Estratto della pagina:
====
Il ddl Concorrenza diventa legge, UNC: occasione mancata (foto Pixabay)
Il ddl Concorrenza diventa legge, UNC: occasione mancata
Il ddl Concorrenza è stato approvato al Senato con novità, tra le altre, in materia di pedaggi autostradali, dehors, buoni pasto e shrinkflation
Il ddl Concorrenza è legge: oggi, infatti, è stato approvato al Senato in via definitiva. Tra i temi contenuti nella legge vi sono i pedaggi autostradali nelle casse dello Stato, nuovi criteri per restare nel registro delle startup, la proroga dei dehors, il tetto del 5% per le commissioni sui buoni pasto.
In particolare, le autorizzazioni e le concessioni già in vigore per i dehors dureranno fino al 31 dicembre 2025; per quanto riguarda i pedaggi autostradali – riporta Fanpage.it – “dall’anno prossimo una parte delle tariffe versate andrà direttamente allo Stato. Verranno usate per un fondo apposito dedicato agli investimenti sulla rete autostradale e uno per le concessioni, entrambi sotto la gestione del ministero dei Trasporti”. Inoltre – riporta sempre Fanpage.it – con la riforma dei buoni pasto, “scatterà un tetto del 5% sulle commissioni richieste dalle aziende che forniscono i ticket”, che si applicherà “solo a quelli emessi dal 1° settembre 2025 in avanti. Quelli emessi quest’anno, invece, saranno validi alle condizioni attuali fino al 31 agosto”.
====
Materiale fornito:
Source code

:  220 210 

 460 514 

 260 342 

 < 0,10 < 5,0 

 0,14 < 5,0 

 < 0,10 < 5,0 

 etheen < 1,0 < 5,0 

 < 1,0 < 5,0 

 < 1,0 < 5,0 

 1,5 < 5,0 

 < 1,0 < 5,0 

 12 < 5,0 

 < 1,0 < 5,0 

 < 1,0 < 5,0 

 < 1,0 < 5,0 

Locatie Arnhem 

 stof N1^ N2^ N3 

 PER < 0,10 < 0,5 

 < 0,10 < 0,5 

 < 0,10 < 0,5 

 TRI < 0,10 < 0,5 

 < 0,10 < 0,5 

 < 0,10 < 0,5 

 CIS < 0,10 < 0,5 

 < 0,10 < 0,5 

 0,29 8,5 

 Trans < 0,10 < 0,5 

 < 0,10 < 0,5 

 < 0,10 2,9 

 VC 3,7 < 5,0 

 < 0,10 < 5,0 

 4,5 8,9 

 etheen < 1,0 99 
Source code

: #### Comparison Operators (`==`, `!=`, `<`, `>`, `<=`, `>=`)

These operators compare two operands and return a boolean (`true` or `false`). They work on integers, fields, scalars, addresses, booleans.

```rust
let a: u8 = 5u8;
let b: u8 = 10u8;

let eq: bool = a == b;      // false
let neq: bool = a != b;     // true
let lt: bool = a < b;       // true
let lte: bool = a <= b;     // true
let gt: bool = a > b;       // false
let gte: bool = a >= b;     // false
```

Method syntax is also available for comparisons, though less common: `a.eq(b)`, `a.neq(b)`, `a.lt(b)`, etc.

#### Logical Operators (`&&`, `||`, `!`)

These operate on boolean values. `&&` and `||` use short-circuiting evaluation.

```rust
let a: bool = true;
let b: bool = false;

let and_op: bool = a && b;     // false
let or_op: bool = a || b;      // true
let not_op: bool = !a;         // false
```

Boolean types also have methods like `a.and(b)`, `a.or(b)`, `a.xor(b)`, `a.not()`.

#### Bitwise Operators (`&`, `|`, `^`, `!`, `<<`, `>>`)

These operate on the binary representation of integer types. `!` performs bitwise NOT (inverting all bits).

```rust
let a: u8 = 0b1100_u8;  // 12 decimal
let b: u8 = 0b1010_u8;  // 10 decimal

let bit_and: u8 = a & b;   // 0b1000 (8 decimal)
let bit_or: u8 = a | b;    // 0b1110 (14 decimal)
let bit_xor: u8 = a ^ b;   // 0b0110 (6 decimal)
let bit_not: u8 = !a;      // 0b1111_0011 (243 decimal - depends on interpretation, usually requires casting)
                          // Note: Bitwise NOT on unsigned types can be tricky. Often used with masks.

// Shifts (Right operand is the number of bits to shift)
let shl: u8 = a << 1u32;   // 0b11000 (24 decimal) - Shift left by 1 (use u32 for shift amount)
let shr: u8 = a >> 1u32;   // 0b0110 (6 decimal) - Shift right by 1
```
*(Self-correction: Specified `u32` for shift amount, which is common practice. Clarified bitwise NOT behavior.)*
====
Serie di esercizi:
1) Secondo il testo sul ddl Concorrenza, a che cosa serviranno le quote dei pedaggi autostradali destinate allo Stato? Rispondi in una, due o tre frasi.
2) Nel testo sul ddl Concorrenza, fino a quale data dureranno le autorizzazioni e le concessioni già in vigore per i dehors?
3) Continua il testo sul ddl Concorrenza dal punto in cui si ferma.

Risposte scritte:
1) Dall'anno prossimo una parte delle tariffe autostradali andrà direttamente allo Stato. Servirà per un fondo dedicato agli investimenti sulla rete autostradale e per un altro fondo per le concessioni, entrambi gestiti dal ministero dei Trasporti.

2) Fino al 31 dicembre 2025.

3)
“Accogliamo con favore l’approvazione del Ddl Concorrenza da parte del Senato – commenta Confesercenti in una nota. – La semplificazione delle procedure per l’installazione dei dehors è infatti una misura indispensabile per alleggerire la burocrazia e facilitare l’attività degli esercenti. Inoltre, la proroga delle attuali concessioni di suolo pubblico fino al 2025 rappresenta un ulteriore passo verso la stabilità per le imprese del comparto. La riduzione delle commissioni sui buoni pasto, con l’istituzione di un tetto del 5% sulle commissioni pagate da chi li accetta, è un altro intervento assolutamente positivo, con benefici concreti per lavoratori e imprese non solo della ristorazione, ma anche della distribuzione commerciale”.
Ddl concorrenza, UNC insoddisfatta
Il ddl Concorrenza contiene anche un’altra novità, che riguarda il cosiddetto fenomeno della “shrinkflation“: ossia la riduzione del contenuto all’interno delle confezioni di prodotti di largo consumo, mantenendo il prezzo invariato. Come si legge su Fanpage.it, il testo prevede l’utilizzo di una nuova etichetta che “dovrà segnalare ai clienti che c’è stato un cambiamento nella quantità di prodotto nella confezione. Non sarà indicato esplicitamente di quanto è aumentato il prezzo al chilo, ma solo la variazione di peso”.
Per l’Unione Nazionale Consumatori il ddl Concorrenza approvato rappresenta “un’occasione mancata“.
“Purtroppo, come ogni anno, si approva una legge sulla concorrenza che non ha effetti diretti sulle tasche dei consumatori e che non serve a ridurre le spese obbligate delle famiglie“, afferma Massimiliano Dona, presidente dell’Unione Nazionale Consumatori.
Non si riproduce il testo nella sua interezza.